[Start of section]

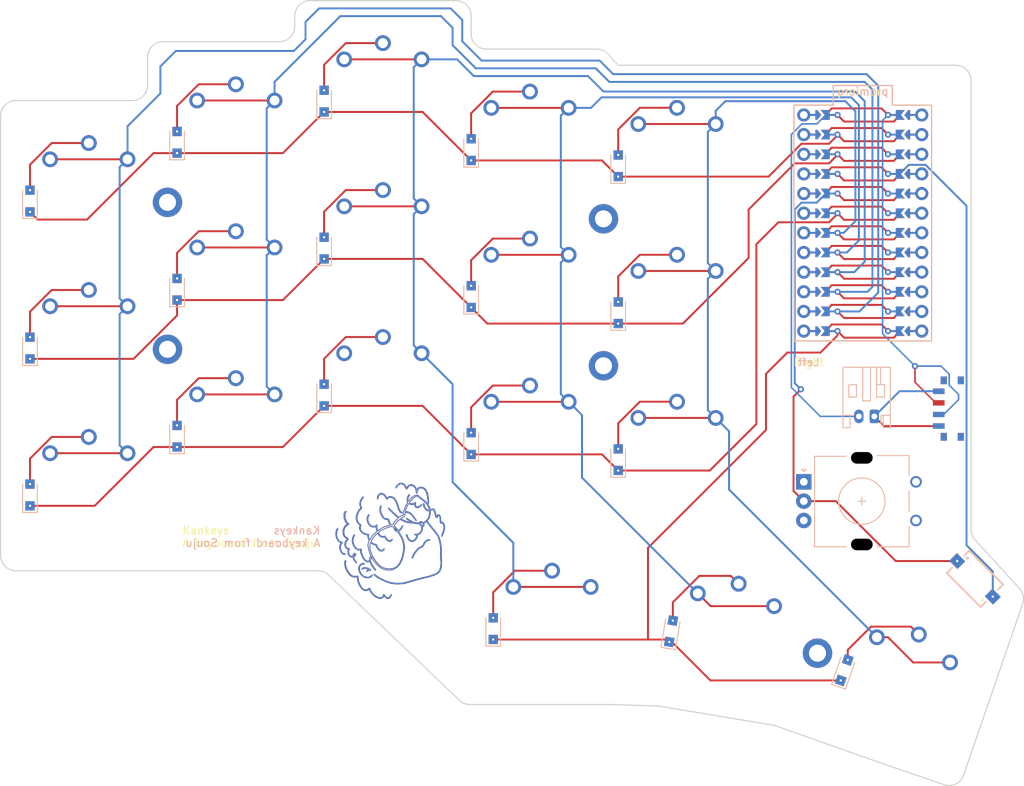
<source format=kicad_pcb>
(kicad_pcb
	(version 20240108)
	(generator "pcbnew")
	(generator_version "8.0")
	(general
		(thickness 1.6)
		(legacy_teardrops no)
	)
	(paper "A3")
	(title_block
		(title "kankeys")
		(rev "0.0.1")
		(company "Souju")
	)
	(layers
		(0 "F.Cu" signal)
		(31 "B.Cu" signal)
		(32 "B.Adhes" user "B.Adhesive")
		(33 "F.Adhes" user "F.Adhesive")
		(34 "B.Paste" user)
		(35 "F.Paste" user)
		(36 "B.SilkS" user "B.Silkscreen")
		(37 "F.SilkS" user "F.Silkscreen")
		(38 "B.Mask" user)
		(39 "F.Mask" user)
		(40 "Dwgs.User" user "User.Drawings")
		(41 "Cmts.User" user "User.Comments")
		(42 "Eco1.User" user "User.Eco1")
		(43 "Eco2.User" user "User.Eco2")
		(44 "Edge.Cuts" user)
		(45 "Margin" user)
		(46 "B.CrtYd" user "B.Courtyard")
		(47 "F.CrtYd" user "F.Courtyard")
		(48 "B.Fab" user)
		(49 "F.Fab" user)
	)
	(setup
		(pad_to_mask_clearance 0.05)
		(allow_soldermask_bridges_in_footprints no)
		(pcbplotparams
			(layerselection 0x00010fc_ffffffff)
			(plot_on_all_layers_selection 0x0000000_00000000)
			(disableapertmacros no)
			(usegerberextensions no)
			(usegerberattributes yes)
			(usegerberadvancedattributes yes)
			(creategerberjobfile yes)
			(dashed_line_dash_ratio 12.000000)
			(dashed_line_gap_ratio 3.000000)
			(svgprecision 4)
			(plotframeref no)
			(viasonmask no)
			(mode 1)
			(useauxorigin no)
			(hpglpennumber 1)
			(hpglpenspeed 20)
			(hpglpendiameter 15.000000)
			(pdf_front_fp_property_popups yes)
			(pdf_back_fp_property_popups yes)
			(dxfpolygonmode yes)
			(dxfimperialunits yes)
			(dxfusepcbnewfont yes)
			(psnegative no)
			(psa4output no)
			(plotreference yes)
			(plotvalue yes)
			(plotfptext yes)
			(plotinvisibletext no)
			(sketchpadsonfab no)
			(subtractmaskfromsilk no)
			(outputformat 1)
			(mirror no)
			(drillshape 1)
			(scaleselection 1)
			(outputdirectory "")
		)
	)
	(net 0 "")
	(net 1 "P2")
	(net 2 "P0")
	(net 3 "P1")
	(net 4 "P8")
	(net 5 "P7")
	(net 6 "P6")
	(net 7 "P5")
	(net 8 "P4")
	(net 9 "P3")
	(net 10 "P21")
	(net 11 "P20")
	(net 12 "P19")
	(net 13 "P18")
	(net 14 "P15")
	(net 15 "P14")
	(net 16 "P16")
	(net 17 "RAW")
	(net 18 "B+")
	(net 19 "B-")
	(net 20 "RST")
	(net 21 "VCC")
	(net 22 "GND")
	(net 23 "_1_0")
	(net 24 "_1_23")
	(net 25 "_1_1")
	(net 26 "_1_22")
	(net 27 "_1_2")
	(net 28 "_1_21")
	(net 29 "_1_3")
	(net 30 "_1_20")
	(net 31 "_1_4")
	(net 32 "_1_19")
	(net 33 "_1_5")
	(net 34 "_1_18")
	(net 35 "_1_6")
	(net 36 "_1_17")
	(net 37 "_1_7")
	(net 38 "_1_16")
	(net 39 "_1_8")
	(net 40 "_1_15")
	(net 41 "_1_9")
	(net 42 "_1_14")
	(net 43 "_1_10")
	(net 44 "_1_13")
	(net 45 "_1_11")
	(net 46 "_1_12")
	(net 47 "ENCA")
	(net 48 "ENCB")
	(net 49 "pos")
	(footprint "Diode_SMD:Nexperia_CFP3_SOD-123W" (layer "F.Cu") (at 261.65 132.85 90))
	(footprint "Diode_SMD:Nexperia_CFP3_SOD-123W" (layer "F.Cu") (at 223.65 143.49 90))
	(footprint "PG1350" (layer "F.Cu") (at 231.25 141.89))
	(footprint "rotary_encoder" (layer "F.Cu") (at 293.25 157.25))
	(footprint "PG1350" (layer "F.Cu") (at 212.25 109.21))
	(footprint "Diode_SMD:Nexperia_CFP3_SOD-123W" (layer "F.Cu") (at 204.65 110.81 90))
	(footprint "PG1350" (layer "F.Cu") (at 276.240099 173.707038 -9.5))
	(footprint "mounting_hole" (layer "F.Cu") (at 259.75 120.705))
	(footprint "Connector_JST:JST_PH_S2B-PH-K_1x02_P2.00mm_Horizontal" (layer "F.Cu") (at 294.75 146.25 180))
	(footprint "PG1350" (layer "F.Cu") (at 193.25 116.81))
	(footprint "Diode_SMD:Nexperia_CFP3_SOD-123W" (layer "F.Cu") (at 261.65 113.85 90))
	(footprint "Diode_SMD:Nexperia_CFP3_SOD-123W" (layer "F.Cu") (at 185.65 118.41 90))
	(footprint "PG1350" (layer "F.Cu") (at 193.25 135.81))
	(footprint "PG1350" (layer "F.Cu") (at 193.25 154.81))
	(footprint "PG1350" (layer "F.Cu") (at 231.25 122.89))
	(footprint "Diode_SMD:Nexperia_CFP3_SOD-123W" (layer "F.Cu") (at 242.65 149.76 90))
	(footprint "PG1350" (layer "F.Cu") (at 253.1 172.1))
	(footprint "PG1350" (layer "F.Cu") (at 250.25 148.16))
	(footprint "Diode_SMD:Nexperia_CFP3_SOD-123W" (layer "F.Cu") (at 185.65 156.41 90))
	(footprint "Diode_SMD:Nexperia_CFP3_SOD-123W" (layer "F.Cu") (at 185.65 137.41 90))
	(footprint "PG1350" (layer "F.Cu") (at 298.565235 180.026222 -19))
	(footprint "Diode_SMD:Nexperia_CFP3_SOD-123W" (layer "F.Cu") (at 204.65 148.81 90))
	(footprint "PG1350" (layer "F.Cu") (at 231.25 103.89))
	(footprint "PG1350" (layer "F.Cu") (at 212.25 147.21))
	(footprint "PG1350" (layer "F.Cu") (at 269.25 150.25))
	(footprint "Diode_SMD:Nexperia_CFP3_SOD-123W" (layer "F.Cu") (at 223.65 105.49 90))
	(footprint "Diode_SMD:Nexperia_CFP3_SOD-123W" (layer "F.Cu") (at 290.858385 179.064734 71))
	(footprint "Diode_SMD:Nexperia_CFP3_SOD-123W" (layer "F.Cu") (at 242.65 111.76 90))
	(footprint "mounting_hole" (layer "F.Cu") (at 203.416667 137.576667))
	(footprint "Button_Switch_SMD:SW_SPDT_PCM12" (layer "F.Cu") (at 304.5 145.25 90))
	(footprint "Diode_SMD:Nexperia_CFP3_SOD-123W" (layer "F.Cu") (at 242.65 130.76 90))
	(footprint "PG1350" (layer "F.Cu") (at 250.25 129.16))
	(footprint "mounting_hole"
		(layer "F.Cu")
		(uuid "bdd0792c-3888-44f1-a032-ec9f3b3e0486")
		(at 287.402667 176.86663 -14.25)
		(property "Reference" "H5"
			(at 0 3 0)
			(layer "F.SilkS")
			(hide yes)
			(uuid "2424bdea-c112-494c-a3cf-633fe15ba177")
			(effects
				(font
					(size 1 1)
					(thickness 0.15)
				)
			)
		)
		(property "Value" ""
			(at 0 0 -14.25)
			(layer "F.Fab")
			(uuid "ad62e6ee-8b76-4fc0-8d1f-8539c28d651a")
			(effects
				(font
					(size 1.27 1.27)
					(thickness 0.15)
				)
			)
		)
		(property "Footprint" ""
			(at 0 0 -14.25)
			(layer "F.Fab")
			(hide yes)
			(uuid "8fbe5470-1a49-476b-a239-522ad346c3e1")
			(effects
				(font
					(size 1.27 1.27)
					(thickness 0.15)
				)
			)
		)
		(property "Datasheet" ""
			(at 0 0 -14.25)
			(layer "F.Fab")
			(hide yes)
			(uuid "2ab8505e-2eee-4a34-82ca-996c3fce88a1")
			(effects
				(font
					(size 1.27 1.27)
					(thickness 0.15)
				)
			)
		)
		(property "Description" ""
			(at 0 0 -14.25)
			(layer "F.Fab
... [512205 chars truncated]
</source>
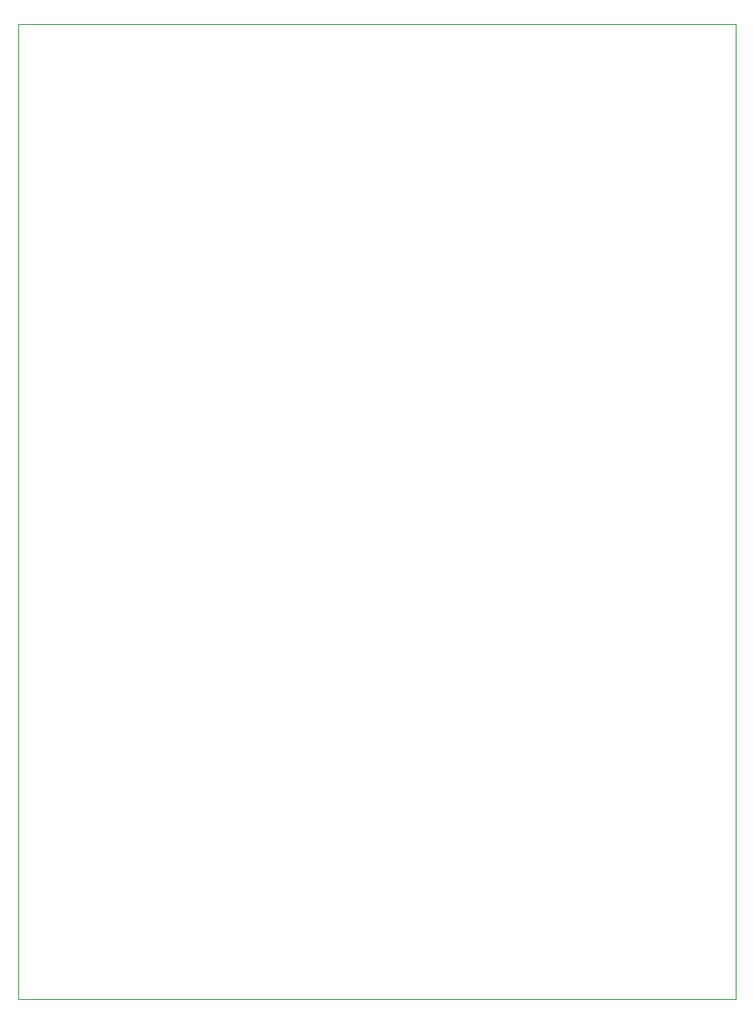
<source format=gbr>
%TF.GenerationSoftware,KiCad,Pcbnew,7.0.11+1*%
%TF.CreationDate,2024-05-07T21:52:51+02:00*%
%TF.ProjectId,QL_MiniTrump3,514c5f4d-696e-4695-9472-756d70332e6b,01*%
%TF.SameCoordinates,Original*%
%TF.FileFunction,Profile,NP*%
%FSLAX46Y46*%
G04 Gerber Fmt 4.6, Leading zero omitted, Abs format (unit mm)*
G04 Created by KiCad (PCBNEW 7.0.11+1) date 2024-05-07 21:52:51*
%MOMM*%
%LPD*%
G01*
G04 APERTURE LIST*
%TA.AperFunction,Profile*%
%ADD10C,0.050000*%
%TD*%
G04 APERTURE END LIST*
D10*
X201422000Y-44323000D02*
X128397000Y-44323000D01*
X201422000Y-143383000D02*
X201422000Y-44323000D01*
X128397000Y-44323000D02*
X128397000Y-143383000D01*
X128397000Y-143383000D02*
X201422000Y-143383000D01*
M02*

</source>
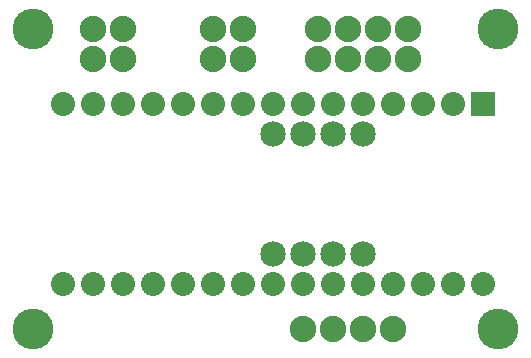
<source format=gbs>
G04 MADE WITH FRITZING*
G04 WWW.FRITZING.ORG*
G04 DOUBLE SIDED*
G04 HOLES PLATED*
G04 CONTOUR ON CENTER OF CONTOUR VECTOR*
%ASAXBY*%
%FSLAX23Y23*%
%MOIN*%
%OFA0B0*%
%SFA1.0B1.0*%
%ADD10C,0.135984*%
%ADD11C,0.080000*%
%ADD12C,0.085000*%
%ADD13C,0.088000*%
%ADD14R,0.080000X0.079972*%
%LNMASK0*%
G90*
G70*
G54D10*
X129Y107D03*
X1679Y107D03*
X129Y1107D03*
X1679Y1107D03*
G54D11*
X1629Y857D03*
X1529Y857D03*
X1429Y857D03*
X1329Y857D03*
X1229Y857D03*
X1129Y857D03*
X1029Y857D03*
X929Y857D03*
X829Y857D03*
X729Y857D03*
X629Y857D03*
X529Y857D03*
X429Y857D03*
X329Y857D03*
X229Y857D03*
X1629Y257D03*
X1529Y257D03*
X1429Y257D03*
X1329Y257D03*
X1229Y257D03*
X1129Y257D03*
X1029Y257D03*
X929Y257D03*
X829Y257D03*
X729Y257D03*
X629Y257D03*
X529Y257D03*
X429Y257D03*
X329Y257D03*
X229Y257D03*
G54D12*
X929Y357D03*
X929Y757D03*
X1029Y357D03*
X1029Y757D03*
X1129Y357D03*
X1129Y757D03*
X1229Y357D03*
X1229Y757D03*
G54D13*
X1379Y1107D03*
X1379Y1007D03*
X1279Y1107D03*
X1279Y1007D03*
X1179Y1107D03*
X1179Y1007D03*
X1079Y1107D03*
X1079Y1007D03*
X1029Y107D03*
X1129Y107D03*
X1229Y107D03*
X1329Y107D03*
X729Y1007D03*
X729Y1107D03*
X829Y1007D03*
X829Y1107D03*
X329Y1007D03*
X329Y1107D03*
X429Y1007D03*
X429Y1107D03*
G54D14*
X1629Y857D03*
G04 End of Mask0*
M02*
</source>
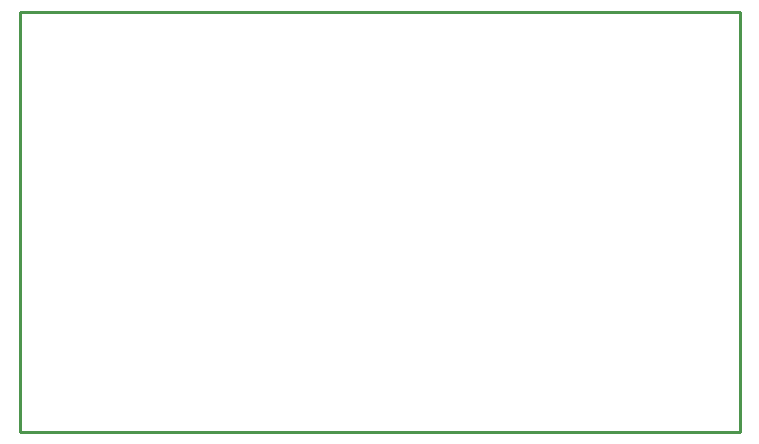
<source format=gbr>
G04 start of page 4 for group 2 idx 2 *
G04 Title: (unknown), outline *
G04 Creator: pcb 20110918 *
G04 CreationDate: Sat 15 Jun 2013 04:56:44 AM GMT UTC *
G04 For: commonadmin *
G04 Format: Gerber/RS-274X *
G04 PCB-Dimensions: 600000 500000 *
G04 PCB-Coordinate-Origin: lower left *
%MOIN*%
%FSLAX25Y25*%
%LNOUTLINE*%
%ADD26C,0.0100*%
G54D26*X0Y0D02*X240000D01*
Y140000D01*
X0D01*
Y0D01*
M02*

</source>
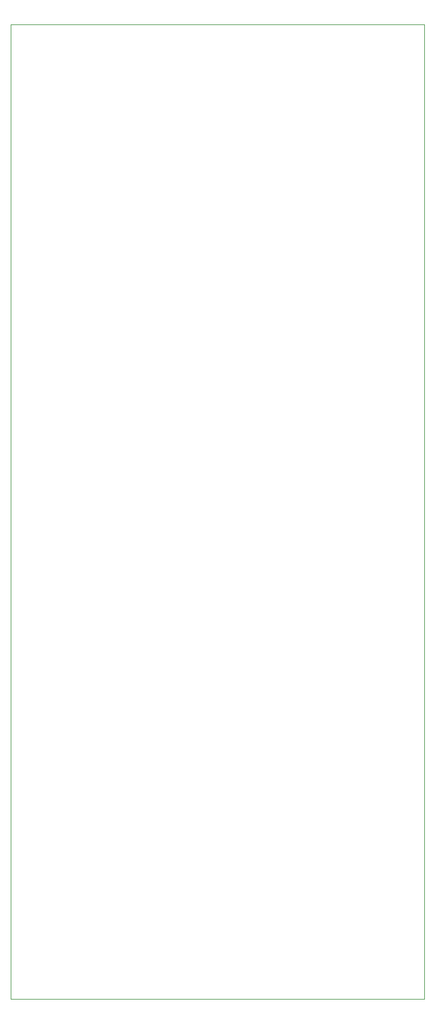
<source format=gbr>
%TF.GenerationSoftware,KiCad,Pcbnew,7.0.10*%
%TF.CreationDate,2024-04-03T14:27:39+05:30*%
%TF.ProjectId,PN532,504e3533-322e-46b6-9963-61645f706362,rev?*%
%TF.SameCoordinates,Original*%
%TF.FileFunction,Profile,NP*%
%FSLAX46Y46*%
G04 Gerber Fmt 4.6, Leading zero omitted, Abs format (unit mm)*
G04 Created by KiCad (PCBNEW 7.0.10) date 2024-04-03 14:27:39*
%MOMM*%
%LPD*%
G01*
G04 APERTURE LIST*
%TA.AperFunction,Profile*%
%ADD10C,0.100000*%
%TD*%
G04 APERTURE END LIST*
D10*
X107578000Y-46897000D02*
X166370000Y-46897000D01*
X166370000Y-185334000D01*
X107578000Y-185334000D01*
X107578000Y-46897000D01*
M02*

</source>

[End of section]

Only the lines of the data holding the string "SilkS" are wanted; copy each of them.

RESULT OF THE EXERCISE:
		(36 "B.SilkS" user "B.Silkscreen")
		(37 "F.SilkS" user "F.Silkscreen")
			(layer "F.SilkS")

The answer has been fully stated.